Combining IoT, gaming technology and cloud for effective real-time data centre monitoring
Fri 30 Sep 2016

Dr. Stu Redshaw, CTO at critical facilities software and sensors company EkkoSense, proposes a winning combination for improving real-time monitoring and risk management in the data centre…
We have witnessed significant improvements in data centre risk management over the last few years. Data centres today are critical IT and business assets, and interruptions to service are increasingly hard to tolerate, particularly with most centres now functioning as the heart of the extended enterprise. Downtime quite simply costs too much, so what can operators actually do to reduce their risk exposure?
While the average utilisation of cooling equipment remains very low, thermal problems such as IT equipment overheating are still the root cause of around 29% of unplanned data centre outages. This is unsustainable, both from an economic and environmental perspective. Perhaps the best way that data centre managers can manage this risk is to make sure that the right levels of expensive cold air are applied exactly where they need to be – keeping critical IT systems at the right temperature – and not anywhere else.
With the technology available today, why are we settling for anything other than real-time reporting?
There are lots of methods available for monitoring thermal efficiency and performance – and in turn reducing risk to our data centres. Until recently though the industry primarily relied on historical data reports to manage thermal risk levels – requiring in-depth post-event analysis, and failing to address issues as they emerge.
When a risk or inefficiency of over or under-cooling is at last identified, it’s fair to say that data centre teams are probably acting far too late – particularly given the time taken to generate and analyse these reports. With luck, the only real casualty from over or under-cooling, are the increased energy costs. However, things become much more serious if the thermal issue has caused a full outage – perhaps even immobilising a critical part of your business.
It’s obvious that the quicker we receive the information, the faster we can make those adjustments. Speed of access to this information has to be key to a solution. With the technology available today, why are we settling for anything other than real-time reporting?
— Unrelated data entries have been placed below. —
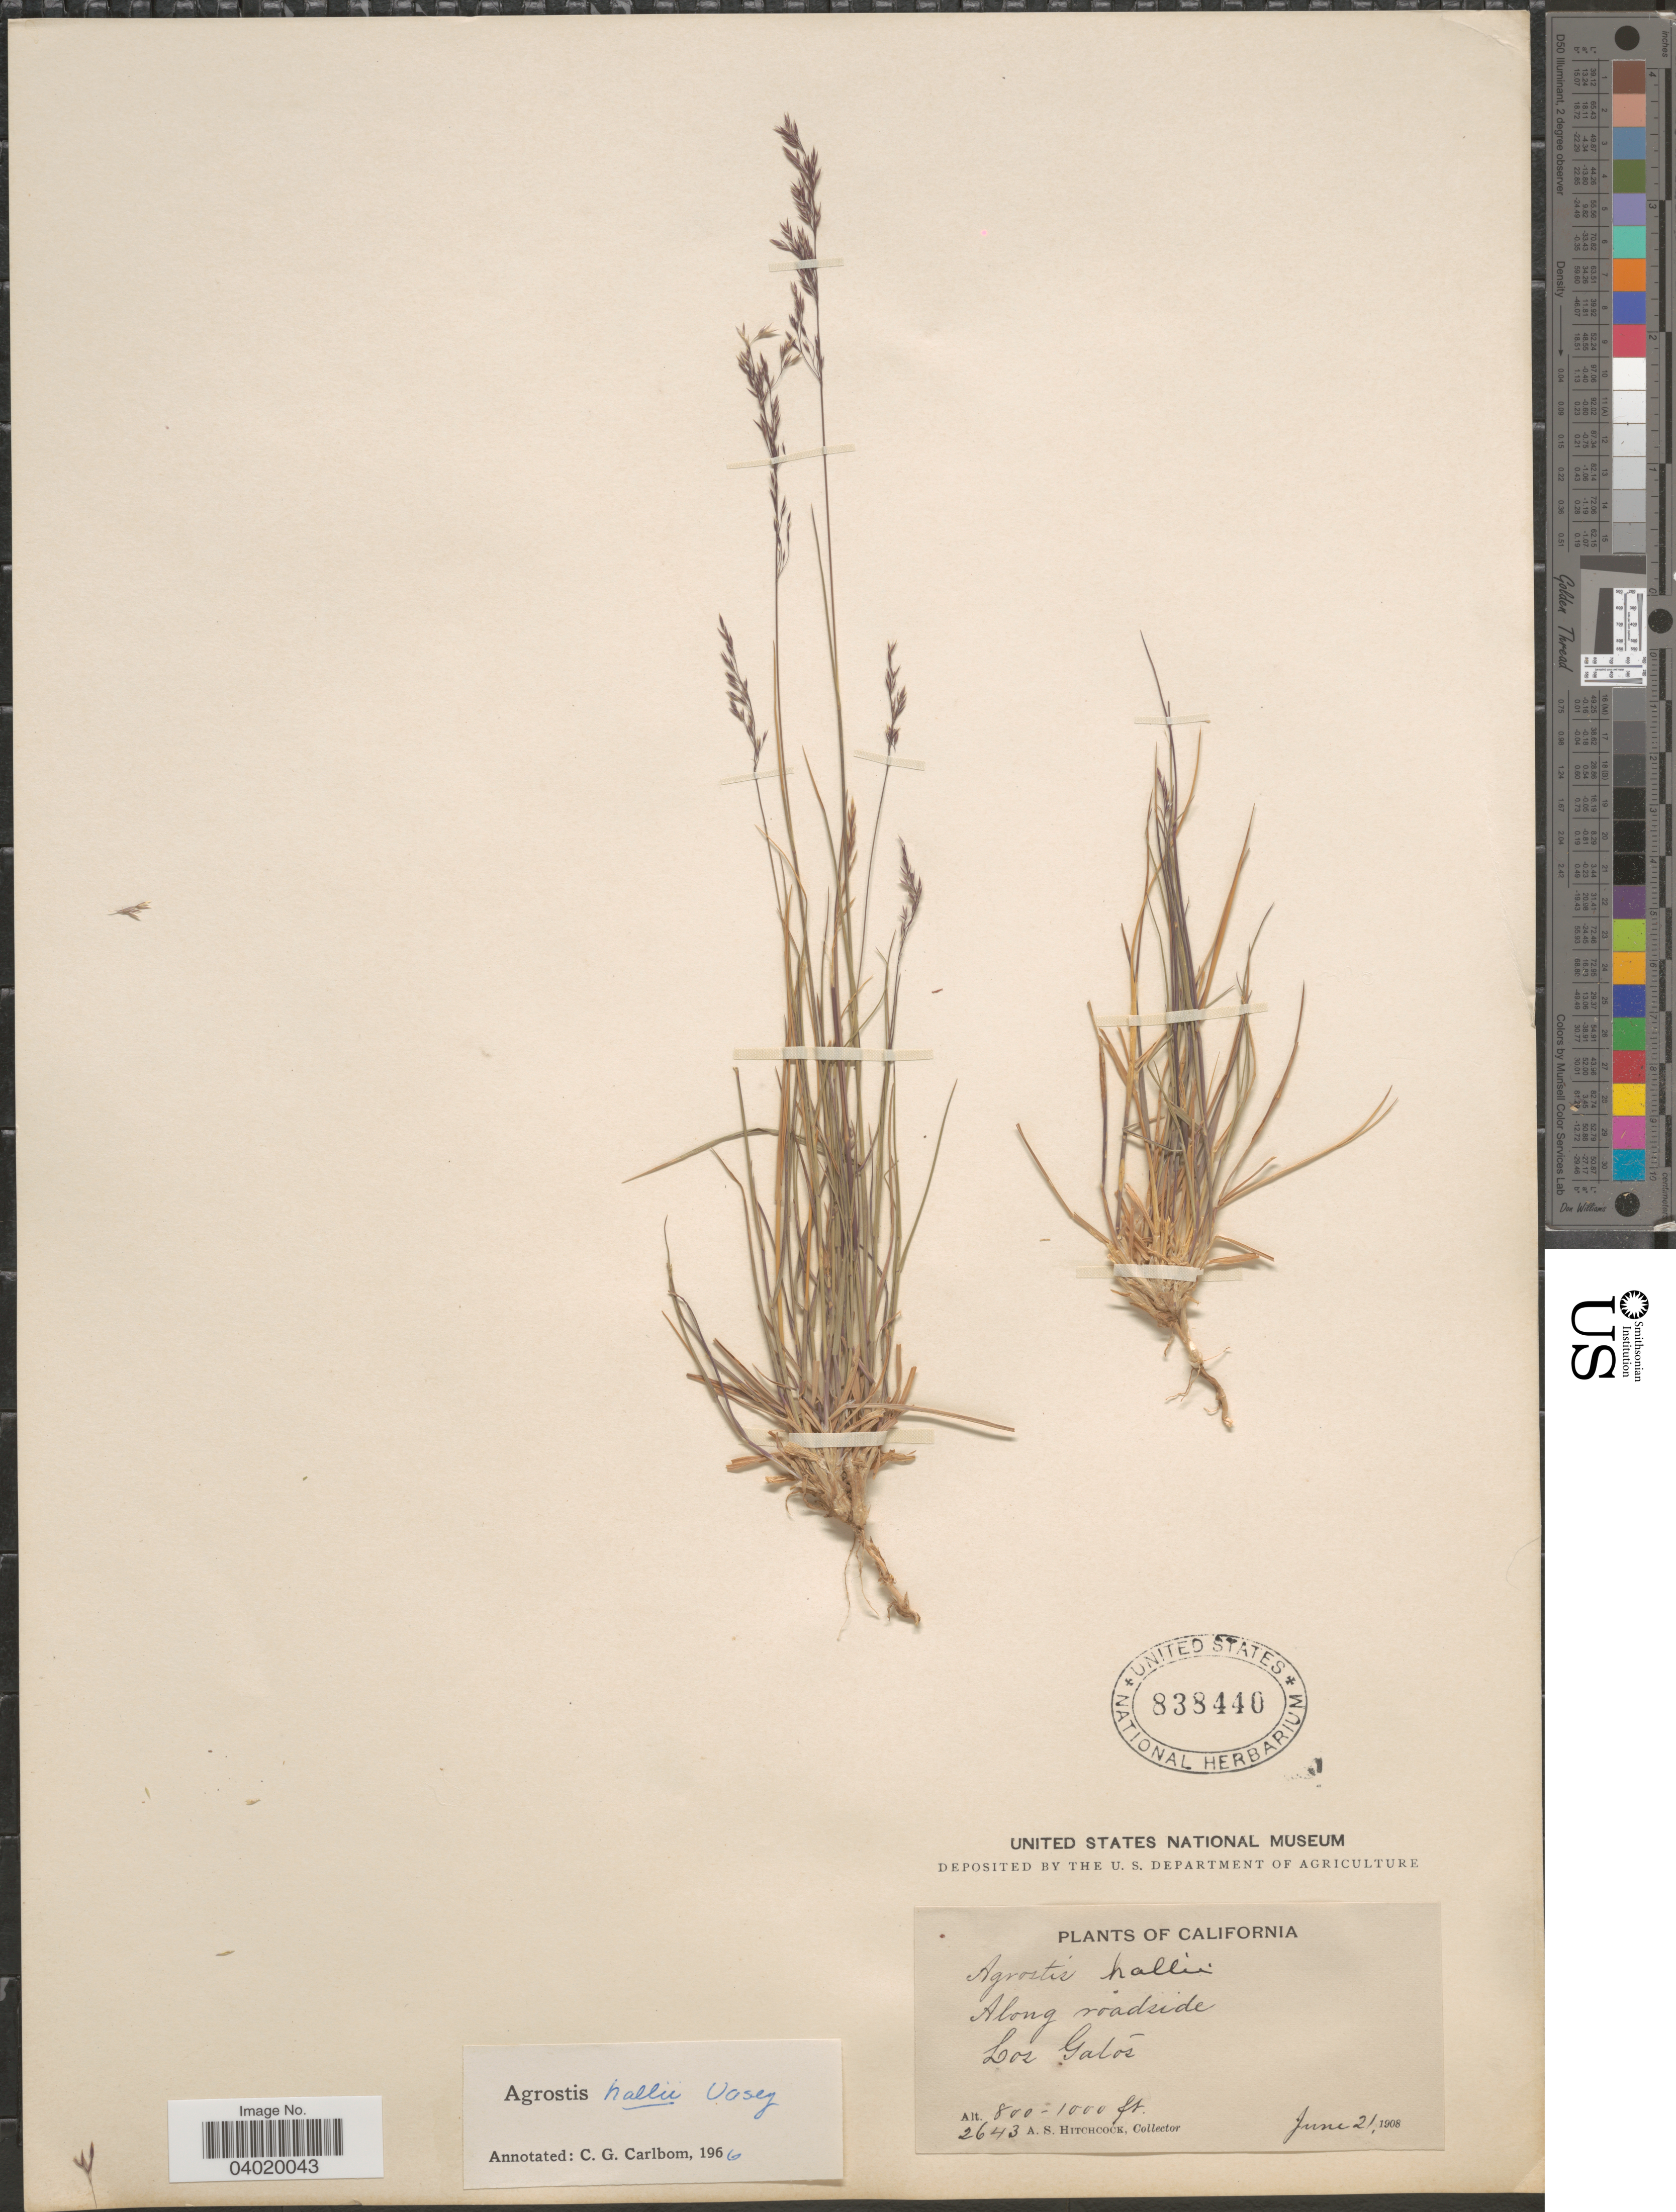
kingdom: Plantae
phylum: Tracheophyta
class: Liliopsida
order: Poales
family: Poaceae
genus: Agrostis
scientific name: Agrostis hallii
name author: Vasey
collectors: A. S. Hitchcock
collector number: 2643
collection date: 1908-06-21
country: United States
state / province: California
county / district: Santa Clara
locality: Along roadside, Los Gatos.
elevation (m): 244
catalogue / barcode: US 838440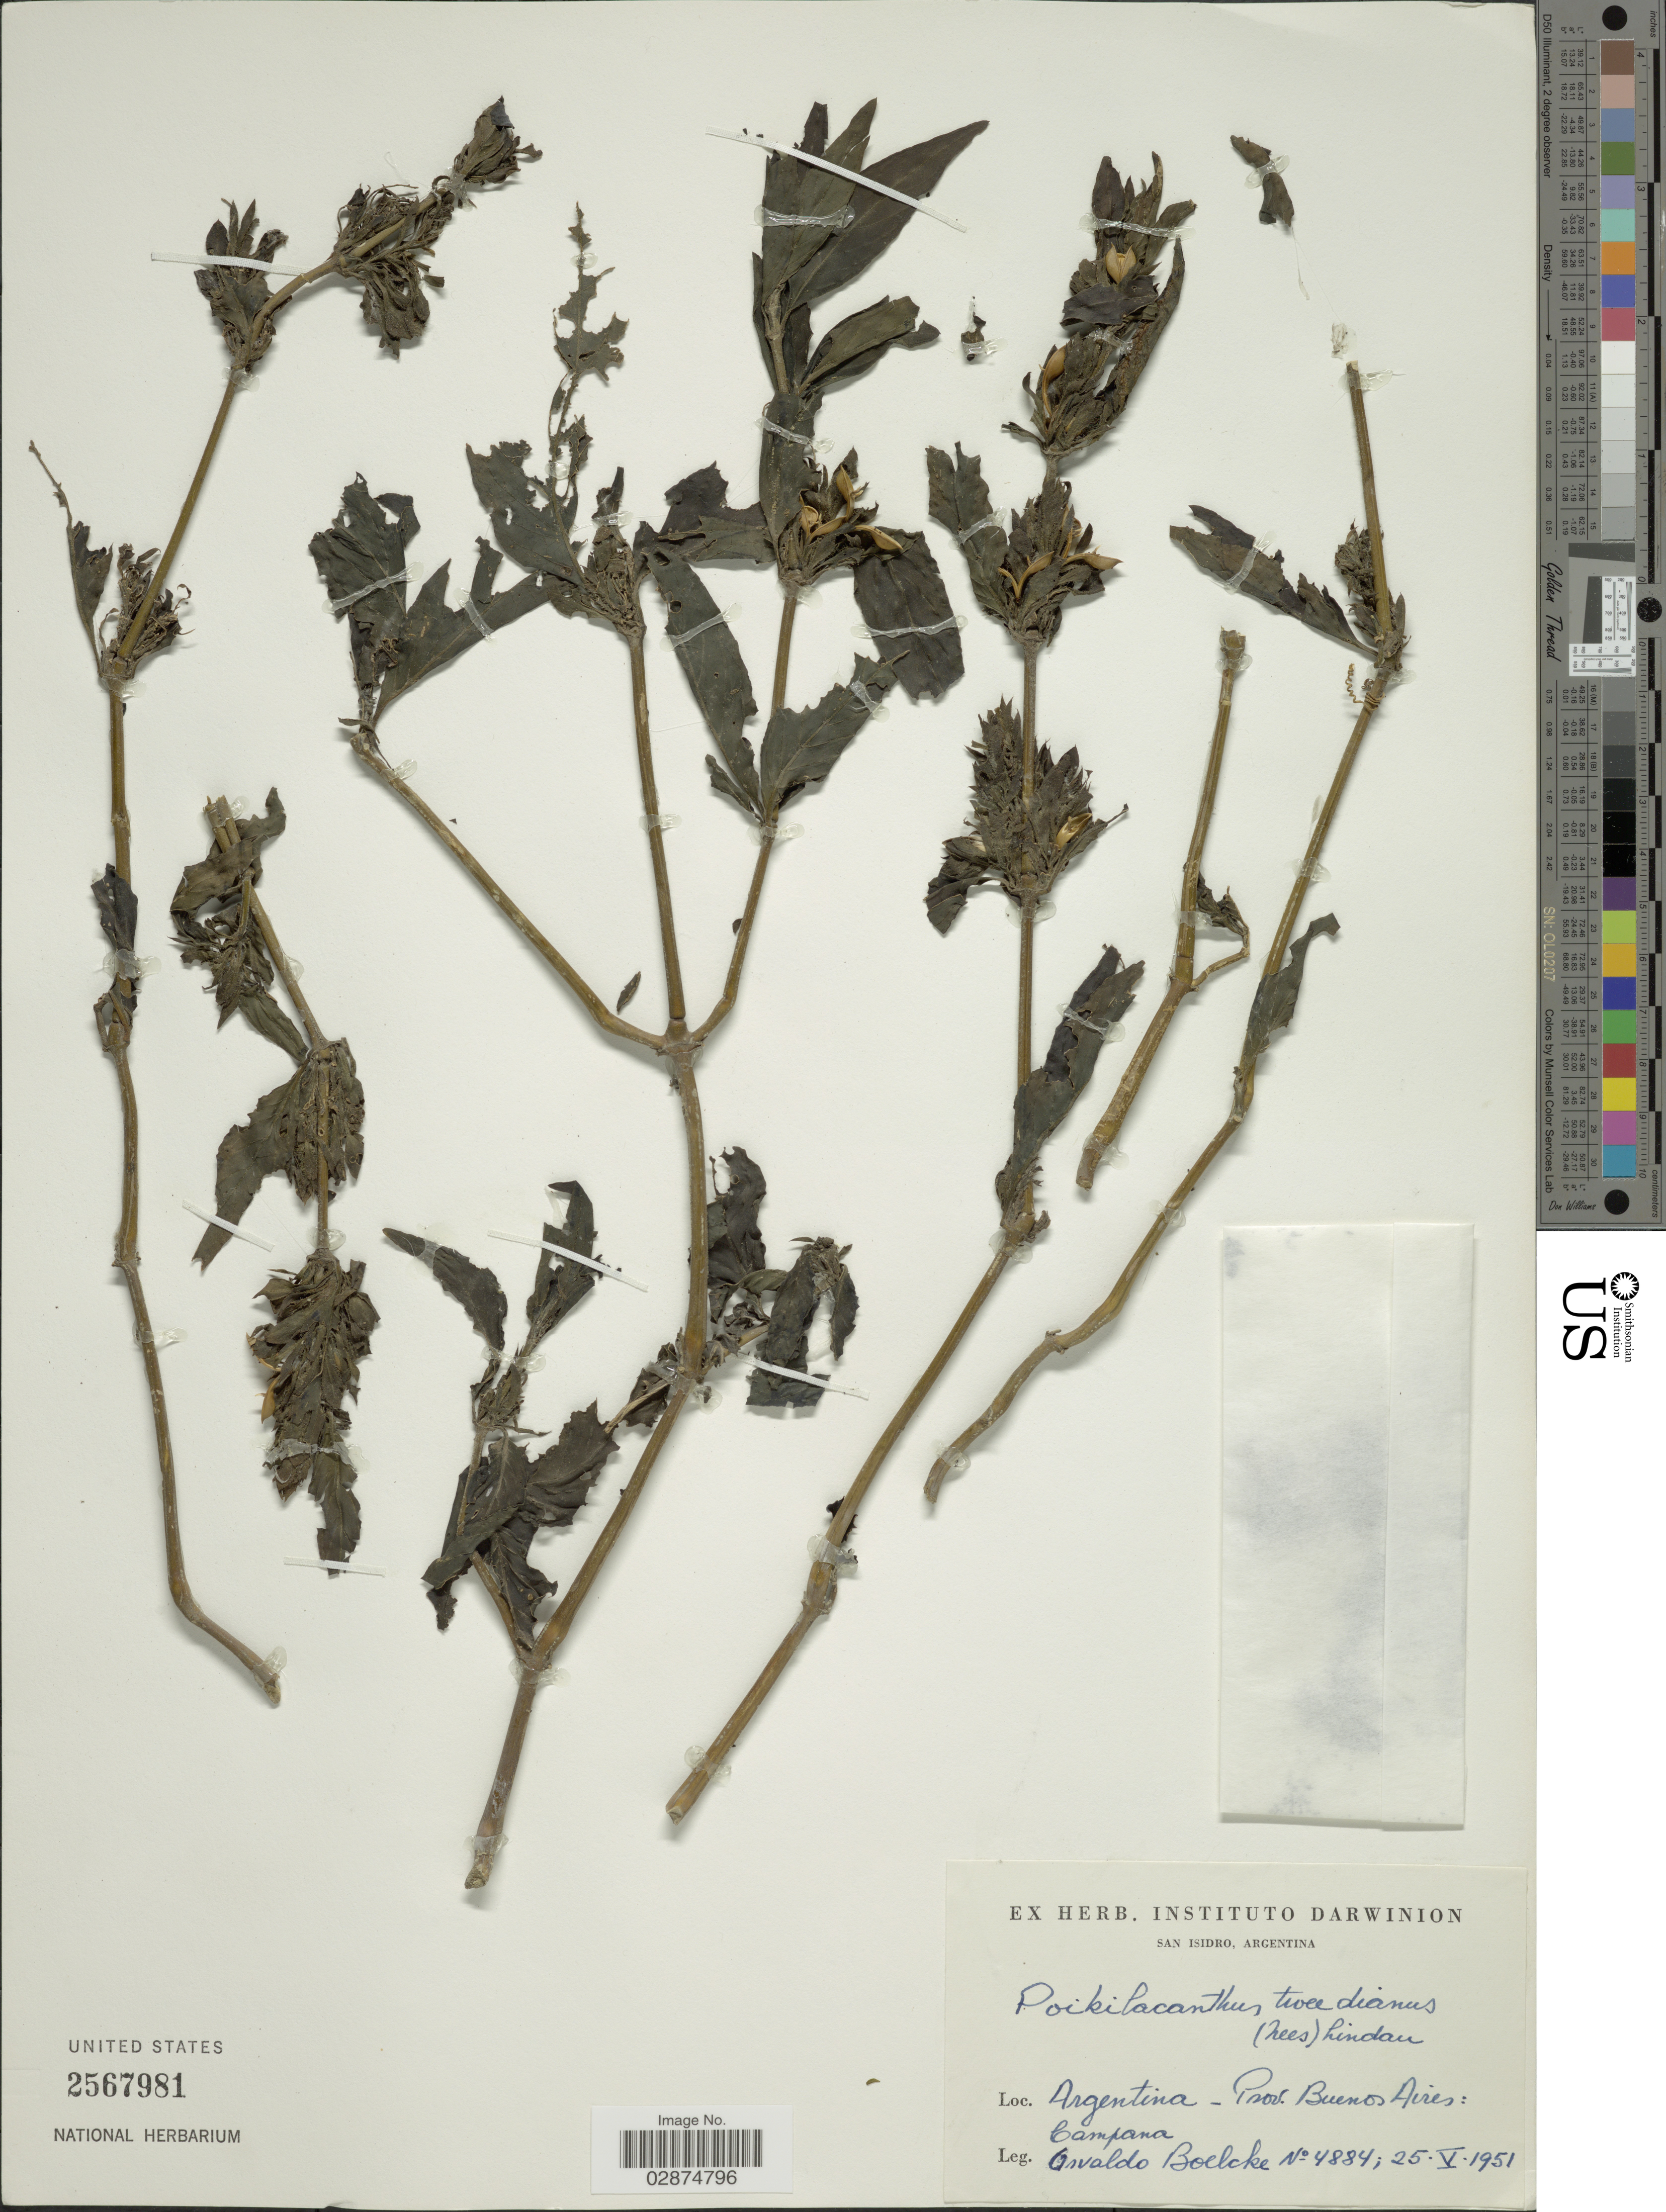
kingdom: Plantae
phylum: Tracheophyta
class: Magnoliopsida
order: Lamiales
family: Acanthaceae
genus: Poikilacanthus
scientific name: Poikilacanthus glandulosus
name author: (Nees) Ariza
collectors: O. Boelcke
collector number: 4884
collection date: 1951-05-25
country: Argentina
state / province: Buenos Aires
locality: Campana.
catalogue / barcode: US 2567981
Combining three key technologies for real-time responsiveness
By combining Internet of Things (IoT) expertise, the latest 3D visualisation gaming technology, and cloud responsiveness levels, real-time monitoring is indeed now possible and early deployments are already up and running with impressive business benefits. Should we now be considering real-time monitoring as the de facto early warning standard for thermal optimisation?
Potentially business critical issues can now be identified quickly and easily, enabling remedial action to be provided in near real-time
A more structured, end-to-end and proactive approach to the cooling challenge – one that works directly to reduce thermal risk in real-time, while at the same time helping organisations to unlock significant energy savings and release further data centre capacity, seems like a constructive development.
The latest approaches I’ve seen in action use an IoT approach that is very quick to install, provides immediate readings and can be fitted to any cooling unit in minutes allowing operators to monitor thermal instabilities right across the data centre.
It’s perhaps surprising how long our industry has tolerated simplistic tick-box data centre performance monitoring, particularly as we’re increasingly tasked with optimising the performance of some of the most business-critical data resources in the world. That’s why I’m increasingly of the view that the creation of real-time 3D representations of how data centres are performing in terms of hot and cold spots should now be part of our industry best practice.
This kind of true 3D approach really enables data centre managers to quickly recognise any potential problem areas – and then drill down, to an accuracy of a square metre, to highlight specific instances of over or under cooling.
These potentially business critical issues can now be identified quickly and easily, enabling remedial action to be provided in near real-time. Having access to this level of insight, will not only reduce data centre thermal risk significantly but also deliver business benefits in terms of better control of energy bills as well as increased capacity.
Turning complex real-time data into actionable information
The introduction of 3D software and IoT sensor-based strategy to manage the real-time state of a data centre provides operators with a holistic view of both their data centre environment’s physical and thermal dynamics. For the first time, data centre operators and owners are now able to visualise their own critical infrastructure data centre cold and hot spots in true real-time 3D.
This innovative approach clearly shows where organisations are either under-cooling or over-cooling now – not yesterday, last week or last month – in real-time. Being able to identify hot and cold spots in real-time also means that you can move quickly to resolve issues – not just reducing thermal risk, but also ensuring a direct bottom line benefit through energy cost savings for the business.
This kind of real-time thermal visualisation is set to provide a step-change improvement in terms of data centre risk management. I’ve been talking about this approach in the wider public domain for a few months now and what’s clear is that there is a real enthusiasm for the ability to visualise data centre risk real-time in 3D – contrasting completely with traditional monitoring approaches. Early deployments of this 3D real-time model across a number of consultancy engagements have already resulted in impressive results. One leading European data centre alone has achieved a 32% reduction in cooling energy! Watch this space.